Decode carries the margin. At a 4x price premium over input tokens, decode is the gross-margin lane. Operators serving decode on lower-cost silicon capture the spread directly. A disaggregated stack lowers cost per output token versus a single-architecture deployment — the exact figure depends on workload mix, but the sign is unambiguous.
What This Changes
The HBM oligopoly’s pricing power weakens at the margin. Decode migration off HBM-dependent silicon slows HBM3e demand growth and reshapes HBM4 timing assumptions.
Inference orchestration becomes a control point. The router that decides which phase runs on which silicon — and tunes batch size, chunk size, and KV-cache transfer policy — is the new margin layer. The technical primitives already exist inside vLLM (chunked prefill, prefix caching, KV-cache offloading). The step from “interleave on one GPU” to “route across heterogeneous accelerators” is small. Nvidia (Dynamo, post-Groq), AWS (Bedrock + Trainium + Cerebras), and independent inference platforms (Together, Fireworks, Baseten) will fight for it.

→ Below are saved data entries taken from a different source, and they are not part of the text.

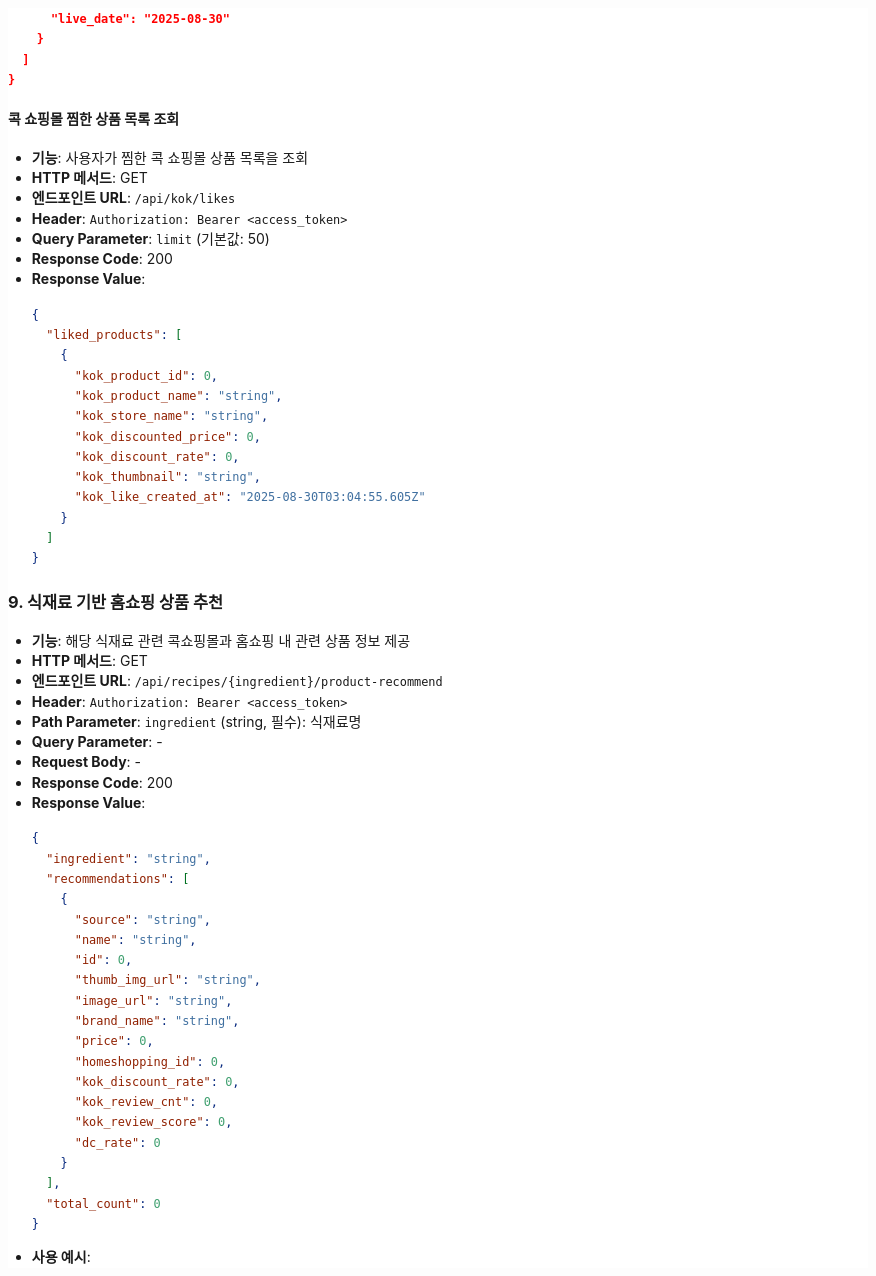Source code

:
   ```json
        "live_date": "2025-08-30"
      }
    ]
  }
  ```

#### 콕 쇼핑몰 찜한 상품 목록 조회
- **기능**: 사용자가 찜한 콕 쇼핑몰 상품 목록을 조회
- **HTTP 메서드**: GET
- **엔드포인트 URL**: `/api/kok/likes`
- **Header**: `Authorization: Bearer <access_token>`
- **Query Parameter**: `limit` (기본값: 50)
- **Response Code**: 200
- **Response Value**:
  ```json
  {
    "liked_products": [
      {
        "kok_product_id": 0,
        "kok_product_name": "string",
        "kok_store_name": "string",
        "kok_discounted_price": 0,
        "kok_discount_rate": 0,
        "kok_thumbnail": "string",
        "kok_like_created_at": "2025-08-30T03:04:55.605Z"
      }
    ]
  }
  ```

### 9. 식재료 기반 홈쇼핑 상품 추천
- **기능**: 해당 식재료 관련 콕쇼핑몰과 홈쇼핑 내 관련 상품 정보 제공
- **HTTP 메서드**: GET
- **엔드포인트 URL**: `/api/recipes/{ingredient}/product-recommend`
- **Header**: `Authorization: Bearer <access_token>`
- **Path Parameter**: `ingredient` (string, 필수): 식재료명
- **Query Parameter**: -
- **Request Body**: -
- **Response Code**: 200
- **Response Value**:
  ```json
  {
    "ingredient": "string",
    "recommendations": [
      {
        "source": "string",
        "name": "string",
        "id": 0,
        "thumb_img_url": "string",
        "image_url": "string",
        "brand_name": "string",
        "price": 0,
        "homeshopping_id": 0,
        "kok_discount_rate": 0,
        "kok_review_cnt": 0,
        "kok_review_score": 0,
        "dc_rate": 0
      }
    ],
    "total_count": 0
  }
  ```
- **사용 예시**:
  ```
  ```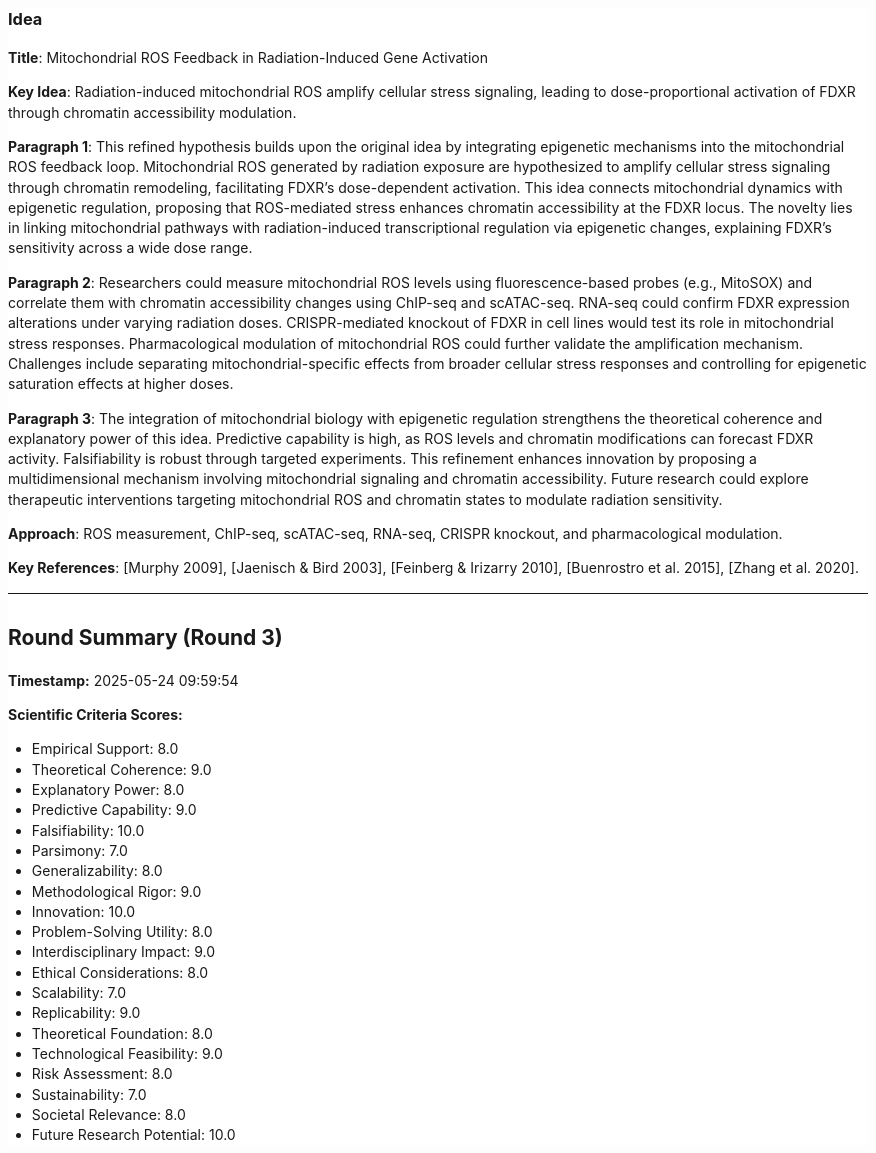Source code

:### Idea

**Title**: Mitochondrial ROS Feedback in Radiation-Induced Gene Activation

**Key Idea**: Radiation-induced mitochondrial ROS amplify cellular stress signaling, leading to dose-proportional activation of FDXR through chromatin accessibility modulation.

**Paragraph 1**: This refined hypothesis builds upon the original idea by integrating epigenetic mechanisms into the mitochondrial ROS feedback loop. Mitochondrial ROS generated by radiation exposure are hypothesized to amplify cellular stress signaling through chromatin remodeling, facilitating FDXR’s dose-dependent activation. This idea connects mitochondrial dynamics with epigenetic regulation, proposing that ROS-mediated stress enhances chromatin accessibility at the FDXR locus. The novelty lies in linking mitochondrial pathways with radiation-induced transcriptional regulation via epigenetic changes, explaining FDXR’s sensitivity across a wide dose range.

**Paragraph 2**: Researchers could measure mitochondrial ROS levels using fluorescence-based probes (e.g., MitoSOX) and correlate them with chromatin accessibility changes using ChIP-seq and scATAC-seq. RNA-seq could confirm FDXR expression alterations under varying radiation doses. CRISPR-mediated knockout of FDXR in cell lines would test its role in mitochondrial stress responses. Pharmacological modulation of mitochondrial ROS could further validate the amplification mechanism. Challenges include separating mitochondrial-specific effects from broader cellular stress responses and controlling for epigenetic saturation effects at higher doses.

**Paragraph 3**: The integration of mitochondrial biology with epigenetic regulation strengthens the theoretical coherence and explanatory power of this idea. Predictive capability is high, as ROS levels and chromatin modifications can forecast FDXR activity. Falsifiability is robust through targeted experiments. This refinement enhances innovation by proposing a multidimensional mechanism involving mitochondrial signaling and chromatin accessibility. Future research could explore therapeutic interventions targeting mitochondrial ROS and chromatin states to modulate radiation sensitivity.

**Approach**: ROS measurement, ChIP-seq, scATAC-seq, RNA-seq, CRISPR knockout, and pharmacological modulation.

**Key References**: [Murphy 2009], [Jaenisch & Bird 2003], [Feinberg & Irizarry 2010], [Buenrostro et al. 2015], [Zhang et al. 2020].



---

## Round Summary (Round 3)

**Timestamp:** 2025-05-24 09:59:54

**Scientific Criteria Scores:**

- Empirical Support: 8.0
- Theoretical Coherence: 9.0
- Explanatory Power: 8.0
- Predictive Capability: 9.0
- Falsifiability: 10.0
- Parsimony: 7.0
- Generalizability: 8.0
- Methodological Rigor: 9.0
- Innovation: 10.0
- Problem-Solving Utility: 8.0
- Interdisciplinary Impact: 9.0
- Ethical Considerations: 8.0
- Scalability: 7.0
- Replicability: 9.0
- Theoretical Foundation: 8.0
- Technological Feasibility: 9.0
- Risk Assessment: 8.0
- Sustainability: 7.0
- Societal Relevance: 8.0
- Future Research Potential: 10.0

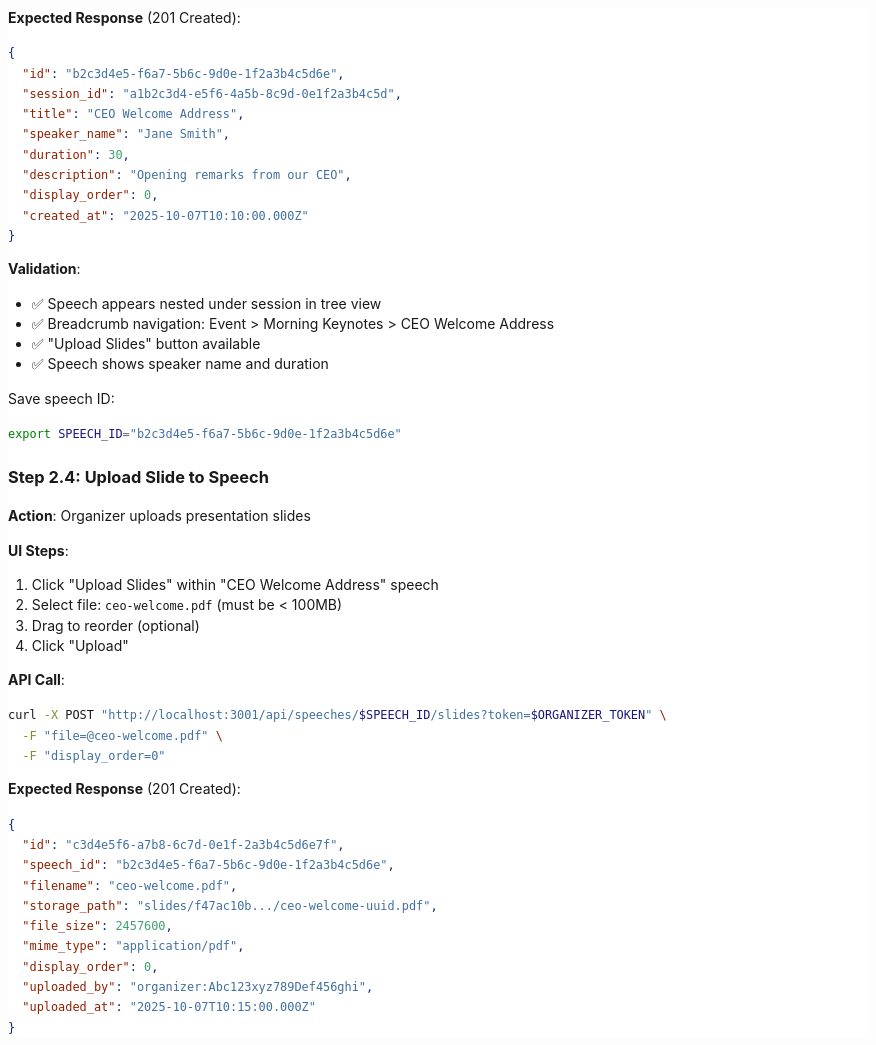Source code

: **Expected Response** (201 Created):
```json
{
  "id": "b2c3d4e5-f6a7-5b6c-9d0e-1f2a3b4c5d6e",
  "session_id": "a1b2c3d4-e5f6-4a5b-8c9d-0e1f2a3b4c5d",
  "title": "CEO Welcome Address",
  "speaker_name": "Jane Smith",
  "duration": 30,
  "description": "Opening remarks from our CEO",
  "display_order": 0,
  "created_at": "2025-10-07T10:10:00.000Z"
}
```

**Validation**:
- ✅ Speech appears nested under session in tree view
- ✅ Breadcrumb navigation: Event > Morning Keynotes > CEO Welcome Address
- ✅ "Upload Slides" button available
- ✅ Speech shows speaker name and duration

Save speech ID:
```bash
export SPEECH_ID="b2c3d4e5-f6a7-5b6c-9d0e-1f2a3b4c5d6e"
```

### Step 2.4: Upload Slide to Speech

**Action**: Organizer uploads presentation slides

**UI Steps**:
1. Click "Upload Slides" within "CEO Welcome Address" speech
2. Select file: `ceo-welcome.pdf` (must be < 100MB)
3. Drag to reorder (optional)
4. Click "Upload"

**API Call**:
```bash
curl -X POST "http://localhost:3001/api/speeches/$SPEECH_ID/slides?token=$ORGANIZER_TOKEN" \
  -F "file=@ceo-welcome.pdf" \
  -F "display_order=0"
```

**Expected Response** (201 Created):
```json
{
  "id": "c3d4e5f6-a7b8-6c7d-0e1f-2a3b4c5d6e7f",
  "speech_id": "b2c3d4e5-f6a7-5b6c-9d0e-1f2a3b4c5d6e",
  "filename": "ceo-welcome.pdf",
  "storage_path": "slides/f47ac10b.../ceo-welcome-uuid.pdf",
  "file_size": 2457600,
  "mime_type": "application/pdf",
  "display_order": 0,
  "uploaded_by": "organizer:Abc123xyz789Def456ghi",
  "uploaded_at": "2025-10-07T10:15:00.000Z"
}
```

Capital intensity per token declines. A unified GPU stack overpays for FLOPs on decode and overpays for HBM on prefill. The disaggregated stack pays for each only where it is consumed.
New silicon entrants get a clearer wedge. The single-architecture incumbency advantage erodes when the workload itself is two distinct workloads. Memory-bound silicon (Groq, Cerebras, d-Matrix, Tenstorrent) gets a defensible decode lane. Compute-bound silicon keeps prefill but loses its decode rent.
Bottom Line
Prefill and decode are different physics. Different roofline regimes. Different cost structures. Different margin profiles. Inside a single GPU, scheduler-level disaggregation already pays. Across silicon, Nvidia/Groq and Cerebras/AWS are the same trade — pair a compute engine with a memory engine, route the workload, capture the spread.
The single-accelerator era is over. The routing layer owns the margin.